***** Reading text
Charles Darwin had one. Charles Dickens had one. And now I have one.
I’ve always believed in the Latin phrase Solvitur Ambulando: it is solved by walking. I enjoy long walks in the countryside, find them perfect pondering opportunities.
Not only is walking good for a healthy body, it’s just as beneficial for a healthy mind. When we walk, our body releases endorphins that boost our mood, which reduces stress and anxiety. This more relaxed frame of mind improves our problem-solving skills.
Scientists sometimes refer to this as “transient hypofrontality”. In essence, because our brain concentrates its resources on coordinating our limbs so we can walk, there are fewer resources for our pre-frontal cortex, where a lot of our stresses and anxieties play out through overthinking. With fewer resources, the pre-frontal cortex becomes less active, calming the mind, allowing us to concentrate only on one or two ideas at a time.
Every morning, when Charles Darwin was a child, he and his brother, Erasmus, followed their father on a walk around their seven-acre Shrewsbury garden. It was not a time for chatting and playing. Instead, it was a moment of solitude for quiet, contemplative thinking. Their father encouraged them to reflect on what they hoped to achieve with their day and how they might do it.
When Darwin married and moved to Kent, one of the first things he did was create a Thinking Path around his new garden. He walked it every day, as he pondered his theories for his most famous work, The Origin of Species.
When he had a challenging problem, he would begin his walk by piling three or four stones on top of each other. Then, as he completed each circuit of his Thinking Path, he’d knock off the top stone. He wouldn’t return indoors until he’d either knocked all the stones away, or he’d solved his problem. Over time, he became adept at gauging whether he was contemplating a two, three, or four-stone problem.
**********
***** Information
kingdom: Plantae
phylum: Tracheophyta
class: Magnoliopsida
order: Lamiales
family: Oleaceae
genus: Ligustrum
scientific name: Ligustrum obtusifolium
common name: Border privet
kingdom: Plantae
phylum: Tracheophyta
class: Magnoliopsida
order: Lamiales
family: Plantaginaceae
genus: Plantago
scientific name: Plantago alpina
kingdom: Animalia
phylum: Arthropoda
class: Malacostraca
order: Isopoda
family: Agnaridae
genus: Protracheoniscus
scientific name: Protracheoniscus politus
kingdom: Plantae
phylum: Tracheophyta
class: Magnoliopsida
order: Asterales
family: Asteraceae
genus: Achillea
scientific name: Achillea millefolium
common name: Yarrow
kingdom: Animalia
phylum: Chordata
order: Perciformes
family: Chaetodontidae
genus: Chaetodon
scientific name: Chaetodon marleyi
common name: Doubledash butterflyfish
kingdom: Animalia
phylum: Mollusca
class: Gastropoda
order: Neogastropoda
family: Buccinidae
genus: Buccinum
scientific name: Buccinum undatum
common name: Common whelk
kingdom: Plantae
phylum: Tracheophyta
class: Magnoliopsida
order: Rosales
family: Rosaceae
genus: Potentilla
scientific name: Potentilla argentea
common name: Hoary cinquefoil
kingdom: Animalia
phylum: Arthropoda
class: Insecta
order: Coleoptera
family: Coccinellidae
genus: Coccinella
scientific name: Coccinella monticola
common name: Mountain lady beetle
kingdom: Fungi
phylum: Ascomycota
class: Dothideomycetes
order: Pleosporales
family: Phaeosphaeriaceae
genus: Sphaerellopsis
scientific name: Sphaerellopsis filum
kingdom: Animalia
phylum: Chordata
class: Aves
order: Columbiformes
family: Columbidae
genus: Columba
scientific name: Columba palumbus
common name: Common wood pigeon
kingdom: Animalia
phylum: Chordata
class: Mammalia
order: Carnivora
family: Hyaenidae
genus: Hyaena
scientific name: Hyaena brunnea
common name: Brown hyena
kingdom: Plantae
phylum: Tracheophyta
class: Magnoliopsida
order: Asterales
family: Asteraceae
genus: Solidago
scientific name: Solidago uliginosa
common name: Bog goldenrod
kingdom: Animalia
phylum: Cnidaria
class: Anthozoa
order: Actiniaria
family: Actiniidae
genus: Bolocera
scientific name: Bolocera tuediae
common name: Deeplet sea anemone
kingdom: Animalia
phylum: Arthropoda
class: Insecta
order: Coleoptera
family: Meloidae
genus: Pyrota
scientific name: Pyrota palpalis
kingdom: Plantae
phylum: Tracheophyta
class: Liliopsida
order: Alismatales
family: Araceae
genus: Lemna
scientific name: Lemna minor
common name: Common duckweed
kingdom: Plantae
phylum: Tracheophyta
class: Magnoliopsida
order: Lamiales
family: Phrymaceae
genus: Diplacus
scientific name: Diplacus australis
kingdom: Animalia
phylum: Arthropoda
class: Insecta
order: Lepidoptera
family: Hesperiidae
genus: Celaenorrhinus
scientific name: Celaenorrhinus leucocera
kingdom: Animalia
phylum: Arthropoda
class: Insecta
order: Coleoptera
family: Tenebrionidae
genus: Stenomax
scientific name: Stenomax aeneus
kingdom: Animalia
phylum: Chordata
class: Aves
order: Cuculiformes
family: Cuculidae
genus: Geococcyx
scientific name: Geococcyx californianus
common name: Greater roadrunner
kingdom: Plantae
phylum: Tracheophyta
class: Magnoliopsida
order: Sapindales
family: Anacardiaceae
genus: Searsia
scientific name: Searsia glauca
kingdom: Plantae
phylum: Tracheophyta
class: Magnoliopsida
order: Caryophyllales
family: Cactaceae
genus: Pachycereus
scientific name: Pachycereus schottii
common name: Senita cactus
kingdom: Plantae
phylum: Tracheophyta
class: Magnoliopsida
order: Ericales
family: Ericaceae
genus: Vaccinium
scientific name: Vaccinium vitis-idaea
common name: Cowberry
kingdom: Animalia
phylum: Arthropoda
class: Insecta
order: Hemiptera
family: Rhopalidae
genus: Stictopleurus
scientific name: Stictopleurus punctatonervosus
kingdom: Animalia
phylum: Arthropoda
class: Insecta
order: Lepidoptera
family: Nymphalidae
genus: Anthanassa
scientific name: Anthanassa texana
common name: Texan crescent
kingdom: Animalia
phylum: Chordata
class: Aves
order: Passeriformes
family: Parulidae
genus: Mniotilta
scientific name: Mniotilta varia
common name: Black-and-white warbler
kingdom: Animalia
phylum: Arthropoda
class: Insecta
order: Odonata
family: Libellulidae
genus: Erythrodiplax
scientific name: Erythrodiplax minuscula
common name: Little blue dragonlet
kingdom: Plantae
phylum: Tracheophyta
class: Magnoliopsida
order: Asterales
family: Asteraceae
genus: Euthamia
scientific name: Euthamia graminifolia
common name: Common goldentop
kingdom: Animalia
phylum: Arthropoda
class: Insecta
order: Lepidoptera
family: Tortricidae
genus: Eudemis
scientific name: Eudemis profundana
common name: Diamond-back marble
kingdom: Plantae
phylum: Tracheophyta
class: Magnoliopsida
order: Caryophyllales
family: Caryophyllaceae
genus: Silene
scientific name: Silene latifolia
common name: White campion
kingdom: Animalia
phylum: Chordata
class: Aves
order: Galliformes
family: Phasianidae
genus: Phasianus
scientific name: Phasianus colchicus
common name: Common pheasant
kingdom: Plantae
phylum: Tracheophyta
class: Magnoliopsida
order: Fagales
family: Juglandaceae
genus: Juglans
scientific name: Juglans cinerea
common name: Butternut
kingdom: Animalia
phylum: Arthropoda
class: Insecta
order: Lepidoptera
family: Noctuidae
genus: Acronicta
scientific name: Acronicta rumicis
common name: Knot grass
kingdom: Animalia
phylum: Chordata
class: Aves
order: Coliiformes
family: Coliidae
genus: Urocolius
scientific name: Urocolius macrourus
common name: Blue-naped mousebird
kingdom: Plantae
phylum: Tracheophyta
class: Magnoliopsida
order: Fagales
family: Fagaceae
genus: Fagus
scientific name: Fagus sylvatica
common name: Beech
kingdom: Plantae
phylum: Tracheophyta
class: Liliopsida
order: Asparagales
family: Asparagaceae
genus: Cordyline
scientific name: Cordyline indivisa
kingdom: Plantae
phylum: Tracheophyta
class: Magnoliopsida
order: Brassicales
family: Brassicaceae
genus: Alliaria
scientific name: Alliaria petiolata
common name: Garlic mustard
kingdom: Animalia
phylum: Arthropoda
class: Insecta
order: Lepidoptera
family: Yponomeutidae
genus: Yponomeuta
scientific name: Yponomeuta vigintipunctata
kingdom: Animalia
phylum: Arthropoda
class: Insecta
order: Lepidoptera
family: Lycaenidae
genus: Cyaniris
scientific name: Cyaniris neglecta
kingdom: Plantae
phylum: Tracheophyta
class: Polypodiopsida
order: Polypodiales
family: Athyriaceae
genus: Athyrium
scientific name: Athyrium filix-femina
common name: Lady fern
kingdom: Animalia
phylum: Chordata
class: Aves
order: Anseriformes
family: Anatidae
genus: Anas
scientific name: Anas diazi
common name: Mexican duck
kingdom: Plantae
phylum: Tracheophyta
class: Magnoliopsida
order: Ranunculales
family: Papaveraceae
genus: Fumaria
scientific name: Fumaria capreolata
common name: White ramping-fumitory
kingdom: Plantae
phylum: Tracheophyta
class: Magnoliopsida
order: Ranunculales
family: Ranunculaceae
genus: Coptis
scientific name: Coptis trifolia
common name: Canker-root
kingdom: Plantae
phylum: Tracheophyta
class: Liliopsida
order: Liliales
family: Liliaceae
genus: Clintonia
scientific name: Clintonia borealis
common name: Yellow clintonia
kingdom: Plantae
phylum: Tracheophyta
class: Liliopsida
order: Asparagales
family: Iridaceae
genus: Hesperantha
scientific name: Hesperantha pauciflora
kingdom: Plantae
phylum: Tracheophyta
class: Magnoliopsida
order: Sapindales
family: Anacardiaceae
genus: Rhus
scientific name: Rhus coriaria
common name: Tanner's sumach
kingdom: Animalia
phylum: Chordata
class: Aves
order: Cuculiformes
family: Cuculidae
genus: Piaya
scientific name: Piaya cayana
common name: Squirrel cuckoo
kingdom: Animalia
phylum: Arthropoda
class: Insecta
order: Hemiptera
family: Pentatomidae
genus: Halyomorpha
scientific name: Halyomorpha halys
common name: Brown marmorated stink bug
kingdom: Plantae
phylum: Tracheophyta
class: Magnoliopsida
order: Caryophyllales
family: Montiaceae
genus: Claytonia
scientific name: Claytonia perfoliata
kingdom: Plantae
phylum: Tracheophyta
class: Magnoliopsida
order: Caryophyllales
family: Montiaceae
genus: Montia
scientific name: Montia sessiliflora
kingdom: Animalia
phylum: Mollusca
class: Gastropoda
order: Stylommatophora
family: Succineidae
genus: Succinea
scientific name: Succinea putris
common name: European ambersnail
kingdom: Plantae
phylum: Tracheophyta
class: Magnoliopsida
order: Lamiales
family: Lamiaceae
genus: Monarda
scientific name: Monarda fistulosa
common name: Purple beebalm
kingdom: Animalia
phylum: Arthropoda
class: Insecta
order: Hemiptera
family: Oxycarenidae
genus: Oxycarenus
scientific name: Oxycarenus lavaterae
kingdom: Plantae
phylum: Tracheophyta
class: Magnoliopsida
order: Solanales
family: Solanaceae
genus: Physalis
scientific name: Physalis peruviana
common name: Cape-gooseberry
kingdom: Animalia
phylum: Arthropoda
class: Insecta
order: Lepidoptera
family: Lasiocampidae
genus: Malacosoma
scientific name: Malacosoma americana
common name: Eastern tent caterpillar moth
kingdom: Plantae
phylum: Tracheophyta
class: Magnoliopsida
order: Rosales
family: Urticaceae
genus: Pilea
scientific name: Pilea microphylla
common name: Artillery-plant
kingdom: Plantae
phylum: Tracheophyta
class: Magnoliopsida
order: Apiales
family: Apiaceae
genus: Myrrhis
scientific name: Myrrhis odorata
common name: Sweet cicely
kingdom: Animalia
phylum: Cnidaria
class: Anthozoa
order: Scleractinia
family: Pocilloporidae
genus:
**********
What to work on ->
• 1. Copy out the walking passage word for word, starting with "I’ve always believed" and going on through "perfect pondering opportunities.".
• 2. In the walking passage, what did Darwin do at the start of a walk when he faced a challenging problem?
• 3. Extend the walking passage from where it stops.

Answers in order ->
• 1.
I’ve always believed in the Latin phrase Solvitur Ambulando: it is solved by walking. I enjoy long walks in the countryside, find them perfect pondering opportunities.

• 2. He piled three or four stones on top of each other.

• 3.
William Wordsworth was a great walker and thinker, too. He often pondered while walking in his garden. Wordsworth referred to the nine years he spent at Dove Cottage, in Grasmere, as his period of “plain living and high thinking.”
It was during his time that he wrote most of his greatest works, many of which were composed in the garden. With the help of his neighbour, John Fisher, they built steps up their mountainside garden to a terrace, which Wordsworth flattened further so he could pace back and forth while thinking.
Charles Dickens often walked up to twenty miles a day, using the exercise as an opportunity to think. In his book The Uncommercial Traveller, he explains:
‘My walking is of two kinds: one, straight on end to a definite goal at a round pace; one, objectless, loitering, and purely vagabond.’
His objectless loitering was his thinking time. So Darwin tackled circuits in his garden, Wordsworth paced his terrace, and Dickens walked linear routes of up to thirty miles at a time.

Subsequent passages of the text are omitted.